The second story is that of the “Great Unravelling,” the story of growing inequality, poverty, and conflict among humans as well as the destruction of countless other creatures, entire species and ecosystems, and many of the geo-biological system upon which complex life on our planet depends. This story, no doubt, is a reality, but it need not be the final word.

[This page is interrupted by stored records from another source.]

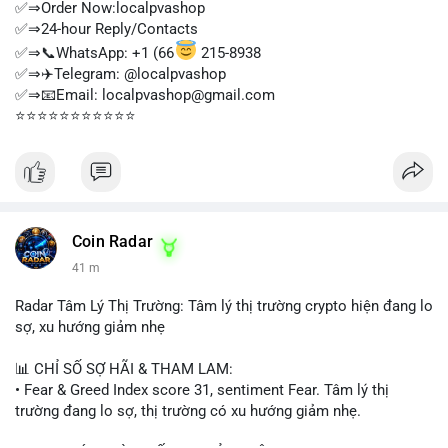
✅⇒Order Now:localpvashop
✅⇒24-hour Reply/Contacts
✅⇒📞WhatsApp: +1 (66
215-8938
✅⇒✈️Telegram: @localpvashop
✅⇒📧Email: localpvashop@gmail.com
⭐⭐⭐⭐⭐⭐⭐⭐⭐⭐⭐
Coin Radar
41 m
Radar Tâm Lý Thị Trường: Tâm lý thị trường crypto hiện đang lo
sợ, xu hướng giảm nhẹ
📊 CHỈ SỐ SỢ HÃI & THAM LAM:
• Fear & Greed Index score 31, sentiment Fear. Tâm lý thị
trường đang lo sợ, thị trường có xu hướng giảm nhẹ.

The Great Turning is the story of a new reality breaking into the old one. It resonates in me with Jesus’ announcement of the Reign of God. In Aramaic, the word we translate as “reign” or “kingdom” – malkuta – carries of “the image of a ‘fruitful arm’ poised to create, or a coiled spring that is ready to unwind with all the verdant potential of the Earth” (Douglas-Klotz, 1991, p. 20). The malkuta also is that that enables us to say “I can” against all odds as well as to live by the principles that guide us toward life. Similarly, the Great Turning calls us to seek a socially just, ecologically sustainable, and spiritually fulfilling human presence on Earth. It can be seen in the ongoing resilience and life-renewing capacity of nature itself as well in the millions of movements of people struggling to create a world where all have enough and where all can “live well” in harmony with the greater community of life.

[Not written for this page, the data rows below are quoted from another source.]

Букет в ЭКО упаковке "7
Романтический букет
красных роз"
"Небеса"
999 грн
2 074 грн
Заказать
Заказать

What can motivate and sustain us to turn to a path toward life? The passage from Romans (13:8-14) provides a central insight by reminding us of the greatest commandment, that of loving our neighbours. The original word that Jesus probably used in Aramaic for “love” draws on the root rahm or womb, essentially a compassionate love that comes from the deepest place inside us and gives birth. The word for neighbour “literally refers to those who have, somewhat mysteriously, been drawn to live near one” (Douglas-Klotz, 1990, p. 82). I would suggest, then, that neighbours refers to both the people and other creatures we live with, to whom we are drawn, or who draw near to us in some way (not necessarily by physical proximity). Rather than working for change based on what we should not do, or even out of guilt or fear, work for the Great Turning that will be sustainable and fruitful if it is impelled by a deep sense of love and connection with the entire Earth community. If we can do this, guided by the grace and wisdom of the Creator, perhaps as a species we can turn aside from a path leading toward death and instead find a way leading toward life and well-being for all.